LA VOITURE AFRICAINE          
       Qui Va Piano Va Sano

LA VOITURE AFRICAINE Qui Va Piano Va Sano

                                                        

 

Après l’afro-pessimisme, l’heure de l’afro-optimisme ? mais toujours de manière insuffisamment nuancée.

On redécouvre le continent sans doute parce que partout ailleurs les perspectives de croissance sont moindres et le retour sur investissement moins rapide. Le politique noircit souvent le tableau, mais le monde des affaires continue d’y voir de la couleur et de belles opportunités. Ainsi, vante t’on le potentiel considérable dans des domaines tels que l’agro-industrie, le textile, l’industrie automobile, les énergies renouvelables .. Et c’est vrai, mais pas nouveau, ni évident de transformer espoirs en réalité ; les prévisions long terme sont souvent trompeuses.

Les Nations-Unies et les grandes instances internationales, sont convaincues du potentiel de développement extraordinaire de l’Afrique, nécessaire d’ailleurs pour les équilibres du monde (y compris en termes de fixation des populations) : mais les nobles objectifs 2030 de Développement durable de l’ONU ou 2063 de l’Union Africaine, ne seront rendus possibles que si le développement économique et social sont au rendez-vous et la croissance inclusive. Sans aller dans leur détail, mais en croisant simplement les facteurs clés des matrices et rapports Banque Mondiale, IDH du PNUD, BAD, Mo Ibrahim, Quantum Global, Transparency International .. on comprend rapidement que si quelques pays sont sur la bonne voie, la majorité est en délicatesse avec ses programmes pour l’Emergence et que le développement humain ne suit pas. Le non-alignement des objectifs politiques, économiques et sociaux des Etats n’est que trop visible : promesses non tenues, problème de gouvernance certainement, démocratie ou pas.

################

- [CONSIGNE A]: Dites si chacune des affirmations suivantes est conforme à l'extrait, en répondant par oui ou par non et en citant les mots décisifs de l'extrait : (i) le monde des affaires perçoit des opportunités là où le politique noircit le tableau ; (ii) les prévisions à long terme sont fiables ; (iii) la plupart des pays sont sur la bonne voie dans leurs programmes pour l'Emergence.

################

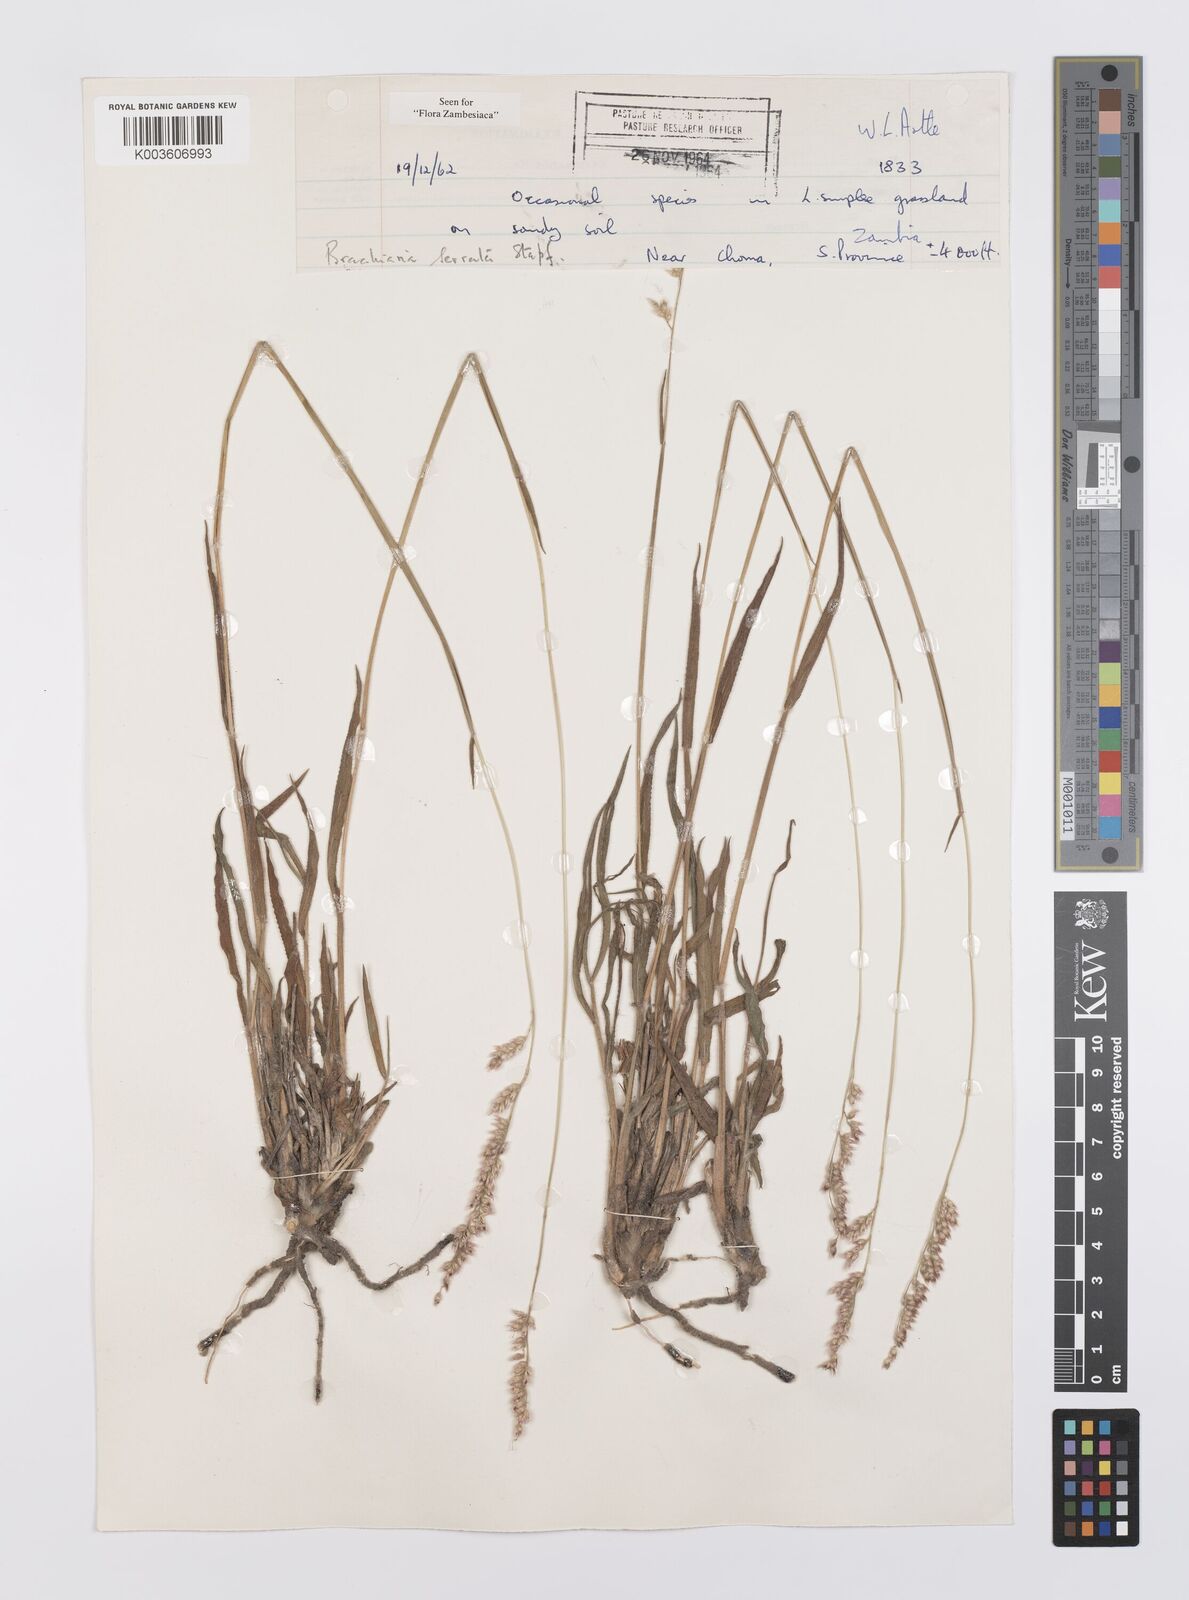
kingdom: Plantae
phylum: Tracheophyta
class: Liliopsida
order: Poales
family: Poaceae
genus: Urochloa
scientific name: Urochloa serrata
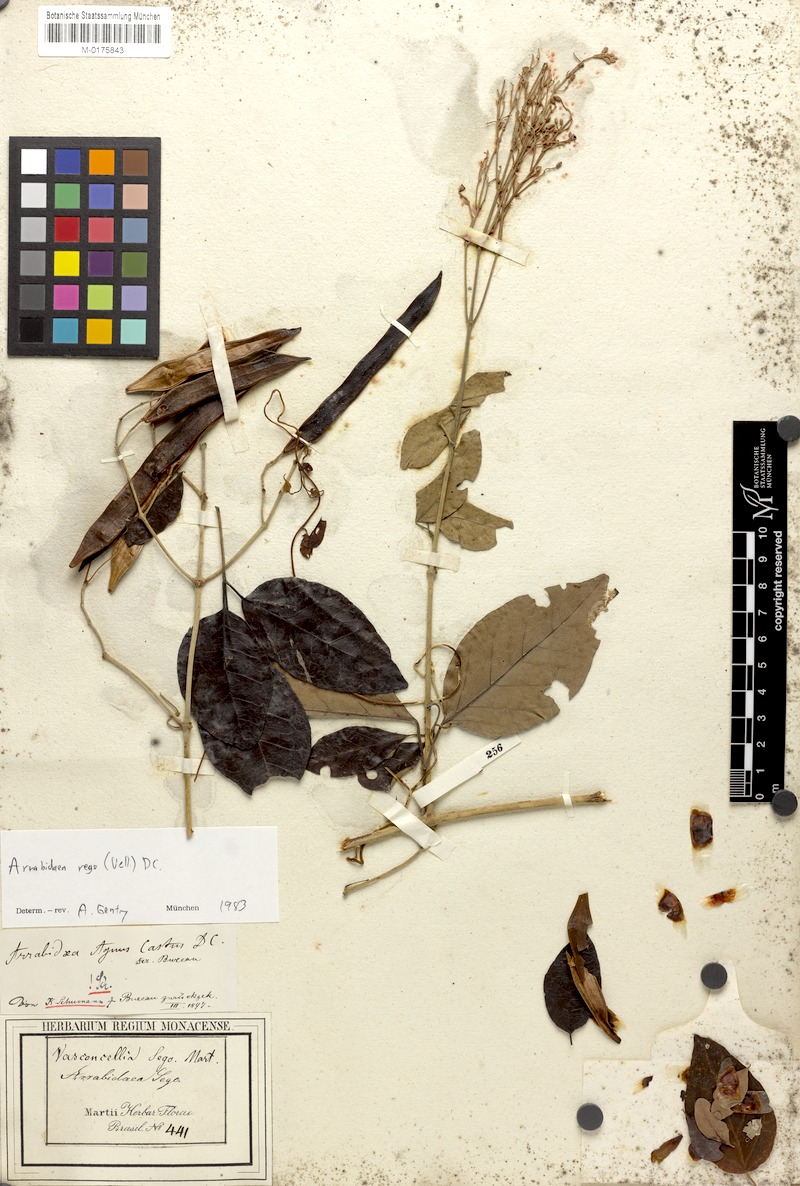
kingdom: Plantae
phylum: Tracheophyta
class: Magnoliopsida
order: Lamiales
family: Bignoniaceae
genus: Fridericia
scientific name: Fridericia rego
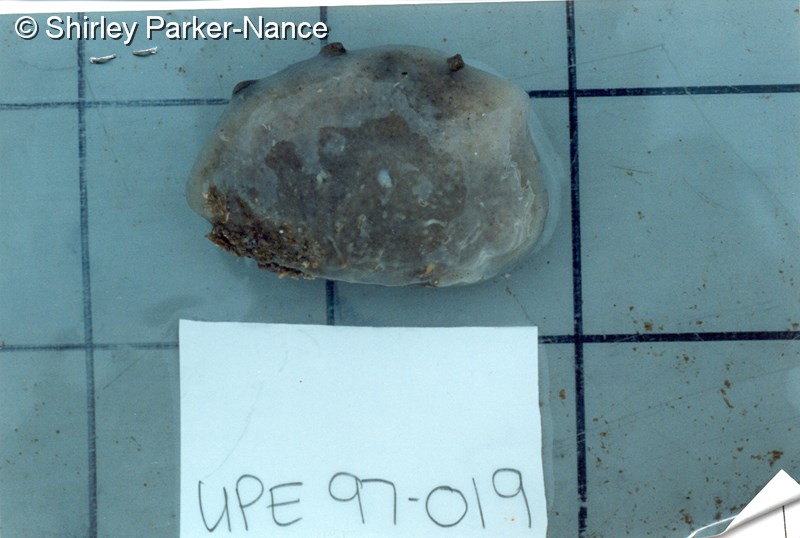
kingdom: Animalia
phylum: Chordata
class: Ascidiacea
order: Aplousobranchia
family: Holozoidae
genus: Sigillina
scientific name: Sigillina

################

- [CONSIGNE B]: Remplacez « kingdom » par « règne » dans toutes les lignes de la liste, sans rien modifier d'autre. Recopiez ces lignes en omettant les images.

- [RÉPONSE A]:
(i) Oui : « Le politique noircit souvent le tableau, mais le monde des affaires continue d’y voir de la couleur et de belles opportunités. »
(ii) Non : « les prévisions long terme sont souvent trompeuses. »
(iii) Non : « la majorité est en délicatesse avec ses programmes pour l’Emergence ».

- [RÉPONSE B]:
règne: Plantae
phylum: Tracheophyta
class: Liliopsida
order: Poales
family: Poaceae
genus: Urochloa
scientific name: Urochloa serrata
règne: Plantae
phylum: Tracheophyta
class: Magnoliopsida
order: Lamiales
family: Bignoniaceae
genus: Fridericia
scientific name: Fridericia rego
règne: Animalia
phylum: Chordata
class: Ascidiacea
order: Aplousobranchia
family: Holozoidae
genus: Sigillina
scientific name: Sigillina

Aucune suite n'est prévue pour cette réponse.